Dated Brent underpins a significant number of transactions where actual cargoes are bought and sold, and a large volume of supply has been lost to the Iran war. The futures market, on the other hand, is weighted largely to financial trading in so-called paper barrels.
And more private equity cockroaches now visible on the counter:
When the US Treasury starts calling in regulators, it means something has gone wrong enough to worry Washington.
Yesterday, the Treasury convened meetings with domestic AND international insurance regulators to discuss private credit risks.
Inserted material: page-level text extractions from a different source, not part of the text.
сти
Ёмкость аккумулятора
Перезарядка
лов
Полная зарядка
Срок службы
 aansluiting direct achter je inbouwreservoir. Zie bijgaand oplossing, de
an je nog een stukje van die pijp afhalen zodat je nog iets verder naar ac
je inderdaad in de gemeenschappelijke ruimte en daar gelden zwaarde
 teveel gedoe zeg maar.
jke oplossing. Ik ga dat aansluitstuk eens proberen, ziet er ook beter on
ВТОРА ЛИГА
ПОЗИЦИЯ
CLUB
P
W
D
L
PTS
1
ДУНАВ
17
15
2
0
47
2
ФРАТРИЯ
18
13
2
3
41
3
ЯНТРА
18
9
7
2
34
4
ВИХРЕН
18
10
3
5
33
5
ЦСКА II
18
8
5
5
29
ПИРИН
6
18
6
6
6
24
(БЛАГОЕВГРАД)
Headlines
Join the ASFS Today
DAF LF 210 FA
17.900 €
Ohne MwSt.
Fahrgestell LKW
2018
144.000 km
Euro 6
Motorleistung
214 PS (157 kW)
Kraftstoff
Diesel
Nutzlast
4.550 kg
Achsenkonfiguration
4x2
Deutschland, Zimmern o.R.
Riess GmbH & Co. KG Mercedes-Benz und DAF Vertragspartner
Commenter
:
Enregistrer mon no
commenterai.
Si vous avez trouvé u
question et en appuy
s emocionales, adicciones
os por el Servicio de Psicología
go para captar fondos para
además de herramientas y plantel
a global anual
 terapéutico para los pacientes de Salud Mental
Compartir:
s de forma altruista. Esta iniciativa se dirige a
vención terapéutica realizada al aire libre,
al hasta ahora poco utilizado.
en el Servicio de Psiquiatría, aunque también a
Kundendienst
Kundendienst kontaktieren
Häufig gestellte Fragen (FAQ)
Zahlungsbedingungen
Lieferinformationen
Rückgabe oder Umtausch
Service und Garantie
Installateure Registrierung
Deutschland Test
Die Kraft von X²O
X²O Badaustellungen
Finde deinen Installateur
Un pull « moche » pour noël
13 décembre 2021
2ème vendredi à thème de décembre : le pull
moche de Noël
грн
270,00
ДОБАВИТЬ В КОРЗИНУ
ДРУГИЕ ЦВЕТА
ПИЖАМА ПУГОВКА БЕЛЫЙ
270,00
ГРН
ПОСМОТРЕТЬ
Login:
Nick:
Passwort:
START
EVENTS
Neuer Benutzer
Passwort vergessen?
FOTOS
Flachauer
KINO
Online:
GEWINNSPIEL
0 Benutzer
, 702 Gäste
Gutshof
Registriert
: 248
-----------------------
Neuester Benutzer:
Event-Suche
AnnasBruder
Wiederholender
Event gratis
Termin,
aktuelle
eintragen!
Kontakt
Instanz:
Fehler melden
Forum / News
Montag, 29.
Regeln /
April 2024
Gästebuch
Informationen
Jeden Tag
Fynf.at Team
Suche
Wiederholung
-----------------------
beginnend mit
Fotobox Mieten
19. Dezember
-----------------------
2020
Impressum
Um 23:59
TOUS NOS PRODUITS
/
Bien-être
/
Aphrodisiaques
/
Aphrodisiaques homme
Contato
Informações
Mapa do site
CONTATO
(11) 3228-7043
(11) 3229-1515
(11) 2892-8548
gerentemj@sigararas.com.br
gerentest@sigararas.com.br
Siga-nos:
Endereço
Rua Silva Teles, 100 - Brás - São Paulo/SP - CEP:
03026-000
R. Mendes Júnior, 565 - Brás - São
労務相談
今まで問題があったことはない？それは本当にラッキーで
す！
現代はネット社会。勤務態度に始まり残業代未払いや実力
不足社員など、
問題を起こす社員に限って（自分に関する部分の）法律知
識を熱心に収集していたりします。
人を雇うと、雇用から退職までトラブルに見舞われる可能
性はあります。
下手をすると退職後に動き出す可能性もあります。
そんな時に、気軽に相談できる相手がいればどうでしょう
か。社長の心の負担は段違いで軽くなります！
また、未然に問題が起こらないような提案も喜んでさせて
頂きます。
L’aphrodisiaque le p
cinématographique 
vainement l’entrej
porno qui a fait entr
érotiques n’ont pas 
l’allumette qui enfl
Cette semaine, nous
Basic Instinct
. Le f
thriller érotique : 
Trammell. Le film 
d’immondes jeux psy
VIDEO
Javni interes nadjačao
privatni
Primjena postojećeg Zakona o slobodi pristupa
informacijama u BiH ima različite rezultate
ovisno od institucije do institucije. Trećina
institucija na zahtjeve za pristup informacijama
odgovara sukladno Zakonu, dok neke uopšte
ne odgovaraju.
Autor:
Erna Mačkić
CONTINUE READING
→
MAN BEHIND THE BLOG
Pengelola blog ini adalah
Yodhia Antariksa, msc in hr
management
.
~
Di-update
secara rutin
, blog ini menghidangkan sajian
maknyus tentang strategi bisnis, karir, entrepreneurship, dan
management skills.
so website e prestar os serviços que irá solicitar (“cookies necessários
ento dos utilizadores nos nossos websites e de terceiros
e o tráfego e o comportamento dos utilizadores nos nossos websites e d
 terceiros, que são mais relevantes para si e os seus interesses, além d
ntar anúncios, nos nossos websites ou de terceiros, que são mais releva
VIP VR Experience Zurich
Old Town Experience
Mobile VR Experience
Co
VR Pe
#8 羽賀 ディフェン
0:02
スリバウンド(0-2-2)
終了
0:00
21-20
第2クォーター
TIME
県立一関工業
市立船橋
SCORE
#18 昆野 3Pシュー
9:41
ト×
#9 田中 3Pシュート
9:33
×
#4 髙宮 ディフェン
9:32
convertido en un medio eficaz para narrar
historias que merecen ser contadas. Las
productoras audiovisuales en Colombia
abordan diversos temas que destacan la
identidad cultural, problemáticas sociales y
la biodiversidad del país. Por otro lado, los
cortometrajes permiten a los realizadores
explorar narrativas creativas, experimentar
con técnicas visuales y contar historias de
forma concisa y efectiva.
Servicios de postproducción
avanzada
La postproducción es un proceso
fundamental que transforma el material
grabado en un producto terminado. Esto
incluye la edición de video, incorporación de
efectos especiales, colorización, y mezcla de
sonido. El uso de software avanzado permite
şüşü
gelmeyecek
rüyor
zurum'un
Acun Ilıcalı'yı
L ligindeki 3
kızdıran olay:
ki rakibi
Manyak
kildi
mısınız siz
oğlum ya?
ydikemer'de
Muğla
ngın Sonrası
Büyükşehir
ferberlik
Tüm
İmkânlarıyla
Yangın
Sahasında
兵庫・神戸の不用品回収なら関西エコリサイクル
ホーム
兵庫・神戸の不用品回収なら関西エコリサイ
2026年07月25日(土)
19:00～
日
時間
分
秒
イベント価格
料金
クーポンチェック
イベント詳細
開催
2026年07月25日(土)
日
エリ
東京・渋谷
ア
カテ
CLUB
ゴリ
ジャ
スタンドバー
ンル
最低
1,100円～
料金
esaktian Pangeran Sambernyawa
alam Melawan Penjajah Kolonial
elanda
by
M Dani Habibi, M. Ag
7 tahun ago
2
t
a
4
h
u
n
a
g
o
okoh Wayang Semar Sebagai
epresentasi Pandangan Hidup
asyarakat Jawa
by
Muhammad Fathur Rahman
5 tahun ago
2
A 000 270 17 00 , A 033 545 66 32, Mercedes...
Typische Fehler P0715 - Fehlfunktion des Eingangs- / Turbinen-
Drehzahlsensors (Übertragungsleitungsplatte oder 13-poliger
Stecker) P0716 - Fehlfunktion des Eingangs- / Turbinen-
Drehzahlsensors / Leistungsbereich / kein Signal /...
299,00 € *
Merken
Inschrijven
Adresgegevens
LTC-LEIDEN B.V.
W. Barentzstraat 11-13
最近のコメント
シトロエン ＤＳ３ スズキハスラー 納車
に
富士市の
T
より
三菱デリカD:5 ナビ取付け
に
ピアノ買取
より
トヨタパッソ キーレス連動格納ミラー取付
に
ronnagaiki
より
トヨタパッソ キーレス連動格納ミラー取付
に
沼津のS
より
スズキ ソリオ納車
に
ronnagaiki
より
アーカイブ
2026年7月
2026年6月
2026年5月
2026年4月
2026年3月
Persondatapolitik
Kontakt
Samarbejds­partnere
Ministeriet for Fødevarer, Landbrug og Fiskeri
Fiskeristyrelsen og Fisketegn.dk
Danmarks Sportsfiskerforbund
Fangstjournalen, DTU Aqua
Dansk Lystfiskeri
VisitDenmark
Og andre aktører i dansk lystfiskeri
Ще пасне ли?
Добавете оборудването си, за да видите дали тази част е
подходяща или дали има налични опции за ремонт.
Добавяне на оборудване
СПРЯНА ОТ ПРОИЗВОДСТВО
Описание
The specific concern: billions in…
— Nic (@nicrypto) April 2, 2026
Done for now. See you tomorrow!
____
1 As many have noted, Putin has been more friendly to Israel during its genocide than seems warranted merely by the presence of many Russians in Israel. John Helmer describes how a fresh poll from Lavada shows much more support in Russia for Iran than for Israel, plus a bargain-basement low view of Israel generally, but most Russians are still fence-sitting on the conflict. From his post:
Sympathy for Iran is expressed by 40% of the nationwide sample; this percentage is accelerating with time and with state television news broadcasts reporting Iran’s fightback, its successful attacks on US bases in the Gulf states, and unprecedented strikes against Israeli targets. During the June War against Iran last year, by contrast, 29% of Russians supported Iran. This shift in public opinion has occurred among those who said they were uncertain or undecided last June…
No European public, no American opinion poll, and no BRICS member state shows such a low level of support for Israel as this.
The Levada poll also reveals that, notwithstanding their growing sympathy for the Iranian side and against the Americans and Israelis, the majority of Russians wants to stay out of the conflict.